▶ [TESTO ESTRATTO]:
· · · ·

Il motto coniato da George Klein, amico di lunga data del cantante,
appare in uno dei tanti cartelloni che costeggiano lo
squallido Elvis Presley Boulevard, l’anonima
strada dominata da fast food, stazioni di benzina
e chain hotel che ogni anno conduce centinaia di
migliaia di fan in pellegrinaggio a Graceland.
Originariamente una ‘colonial home’,
prima che gli stravaganti gusti estetici del
cantante di Tupelo trasformarono la villa,
acquistata nel 1957 per una cifra poco superiore ai
100mila dollari, in un manifesto del kitsch
post-moderno. E in seguito nel luogo principe delle sue
ossessioni, dove non a caso finì imprigionato
nel suo ultimo periodo di vita, stanco, grasso, irriconoscibile,
rovinato dalle pillole, dallo junk food e dai sogni
di eterna grandezza.

· · · ·

▶ [DATI FORNITI]:
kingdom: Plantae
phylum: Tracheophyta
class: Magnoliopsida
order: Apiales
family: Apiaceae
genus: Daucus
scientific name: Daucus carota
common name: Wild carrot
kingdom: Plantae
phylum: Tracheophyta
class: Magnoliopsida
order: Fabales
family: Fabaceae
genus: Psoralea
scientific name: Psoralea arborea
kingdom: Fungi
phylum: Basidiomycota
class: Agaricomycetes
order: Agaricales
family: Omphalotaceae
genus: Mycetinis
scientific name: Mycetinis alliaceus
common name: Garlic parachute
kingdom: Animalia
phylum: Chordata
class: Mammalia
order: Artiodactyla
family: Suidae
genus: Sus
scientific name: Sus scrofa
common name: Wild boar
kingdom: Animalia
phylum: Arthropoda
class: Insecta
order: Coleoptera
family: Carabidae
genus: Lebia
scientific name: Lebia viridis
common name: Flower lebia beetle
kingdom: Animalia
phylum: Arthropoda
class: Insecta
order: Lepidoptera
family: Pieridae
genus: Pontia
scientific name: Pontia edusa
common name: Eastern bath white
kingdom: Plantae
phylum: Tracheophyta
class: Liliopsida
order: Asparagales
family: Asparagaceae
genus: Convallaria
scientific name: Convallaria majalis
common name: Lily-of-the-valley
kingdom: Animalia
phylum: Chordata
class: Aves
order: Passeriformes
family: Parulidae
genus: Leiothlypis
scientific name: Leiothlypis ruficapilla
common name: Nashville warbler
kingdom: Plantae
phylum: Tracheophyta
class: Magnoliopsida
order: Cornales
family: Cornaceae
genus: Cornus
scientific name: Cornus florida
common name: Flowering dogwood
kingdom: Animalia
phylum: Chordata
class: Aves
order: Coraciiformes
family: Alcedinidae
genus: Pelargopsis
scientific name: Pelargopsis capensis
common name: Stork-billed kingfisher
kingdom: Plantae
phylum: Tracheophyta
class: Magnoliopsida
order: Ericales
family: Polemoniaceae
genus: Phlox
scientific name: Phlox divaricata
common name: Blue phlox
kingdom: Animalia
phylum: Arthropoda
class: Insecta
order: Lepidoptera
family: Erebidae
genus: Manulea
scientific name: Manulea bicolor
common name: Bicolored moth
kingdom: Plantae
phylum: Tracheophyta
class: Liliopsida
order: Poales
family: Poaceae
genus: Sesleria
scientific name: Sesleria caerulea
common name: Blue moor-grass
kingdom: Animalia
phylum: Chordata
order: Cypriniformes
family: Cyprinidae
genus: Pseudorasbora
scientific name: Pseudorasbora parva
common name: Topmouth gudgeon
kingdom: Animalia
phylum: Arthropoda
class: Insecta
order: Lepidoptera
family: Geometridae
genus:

· · · ·

▶ [AZIONI DA SVOLGERE]:
A - Rispondi a queste domande sul testo su Graceland:
(i) Chi ha coniato il motto che appare su uno dei cartelloni?
(ii) In che anno fu acquistata la villa?
(iii) Che cosa era in origine la villa?
B - Nel testo su Graceland, sostituisci "villa" con "residenza" e riporta il passo compreso tra "Originariamente una ‘colonial" e "di eterna grandezza.", estremi inclusi.
L'elenco è materiale a sé stante, distinto dal testo.

▶ [RISPOSTE ALLE CONSEGNE]:
A -
(i) George Klein, amico di lunga data del cantante.
(ii) Nel 1957.
(iii) Una "colonial home".

B -
Originariamente una ‘colonial home’,
prima che gli stravaganti gusti estetici del
cantante di Tupelo trasformarono la residenza,
acquistata nel 1957 per una cifra poco superiore ai
100mila dollari, in un manifesto del kitsch
post-moderno. E in seguito nel luogo principe delle sue
ossessioni, dove non a caso finì imprigionato
nel suo ultimo periodo di vita, stanco, grasso, irriconoscibile,
rovinato dalle pillole, dallo junk food e dai sogni
di eterna grandezza.